KUDZU

“What we call failure is not the falling down, but the staying down.” — Mary Pickford

Revelation 3:11-22 (esp. 19-20)
Titus 3:3-8 (esp. 5)
Romans 12

You will not reach perfection in this lifetime.

Why don’t we teach this? How much heartache could we avoid?

Some people sow frustration by planting a vine called kudzu. Have you ever seen kudzu? Somebody thought it would be great for cattle because it grows anywhere and quickly. Cows didn’t like it. It now covers the South.

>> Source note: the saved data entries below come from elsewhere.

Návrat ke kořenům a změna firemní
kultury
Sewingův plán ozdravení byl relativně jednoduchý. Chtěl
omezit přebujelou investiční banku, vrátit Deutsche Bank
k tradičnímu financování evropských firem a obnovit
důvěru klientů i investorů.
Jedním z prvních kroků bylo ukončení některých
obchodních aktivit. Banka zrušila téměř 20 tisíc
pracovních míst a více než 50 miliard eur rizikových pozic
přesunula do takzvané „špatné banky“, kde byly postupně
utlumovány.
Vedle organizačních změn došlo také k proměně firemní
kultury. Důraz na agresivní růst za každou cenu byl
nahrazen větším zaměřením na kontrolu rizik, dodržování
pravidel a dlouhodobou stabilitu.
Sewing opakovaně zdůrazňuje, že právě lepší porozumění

Spiritual kudzu grows in our lives because people tell us perfection sits within reach. They tell us it’s attainable. They say we can live without blemish, reach a state sans ugly desire, and slough off the cravings of our eyes. This, we think, will lead us away from failure and mistakes. We can do everything God wants, everything he says we should. Our Christian membership card grants all this instantly.

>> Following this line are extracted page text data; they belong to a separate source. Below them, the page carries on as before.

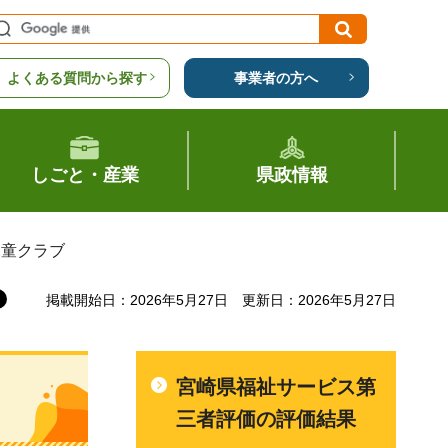
よくある質問から探す
事業者の方へ
しごと・産業
県政情報
児童クラブ
掲載開始日：2026年5月27日
更新日：2026年5月27日
宮崎県福祉サービス第
三者評価の評価結果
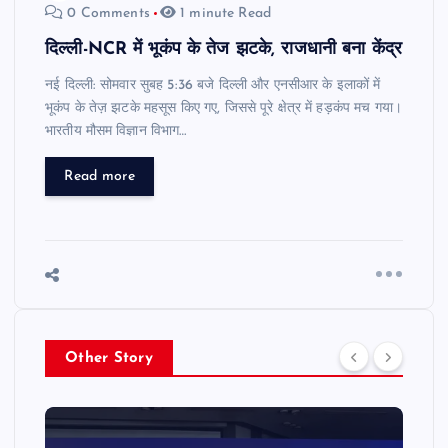
0 Comments
1 minute Read
दिल्ली-NCR में भूकंप के तेज झटके, राजधानी बना केंद्र
नई दिल्ली: सोमवार सुबह 5:36 बजे दिल्ली और एनसीआर के इलाकों में
भूकंप के तेज़ झटके महसूस किए गए, जिससे पूरे क्षेत्र में हड़कंप मच गया।
भारतीय मौसम विज्ञान विभाग…
Read more
Other Story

People water this kudzu each time they scorn someone’s stumbling. They fertilize it when they hold up a fictional ideal of an unblemished life. Kudzu frustrates and brings despair; you continually have to cut it back. This philosophy does the same to us.

Eventually, having heard enough of this talk from others, we learn to care for the vine ourselves. We chastise ourselves for every slip, every fall. And that rogue vine starts suffocating everything under it. We think, “Something is wrong with me. God doesn’t like me, because I am not like the perfect people.” Self-hatred finds root and grows.

Kill the vine at its roots. Know that you will not reach perfection here.

We will fall. We will turn away from God’s teaching. But we can grow.

If this sounds too much like Rasputin’s sin-so-grace-may-abound philosophy, it’s not. The impossibility of attaining perfection or walking without stumbling does not license us to do whatever the moment desires. It does, however, free us from the burden of being perfect.

After we stop wrestling with the constantly creeping vine of perfectionism, we confront another kind of kudzu. When we slip or fall, we’ll hear a voice saying, “Just stay down. You’re going to do it again, so you might as well quit. Save yourself the striving, the grief.” We hear it each time we stumble.

For how many people does this authorize continuing in what they believe is wrong? “I’ve done it before, so I might as well again.” “I blew it, I lost it, I’m not perfect. Why go back?”

Keep cutting the vine back. Continue resisting the clarion call to lie down, to give in. Keep going back to the God we wound. He keeps waiting, like a father watching his infant learn to walk. Stumbles and falls will come. But each new ascent matures us.

You will stumble.  Growth may even necessitate it.

How does perfectionism suffocate?  How has it suffocated you?
Why is returning to God, getting up after we fall, so difficult?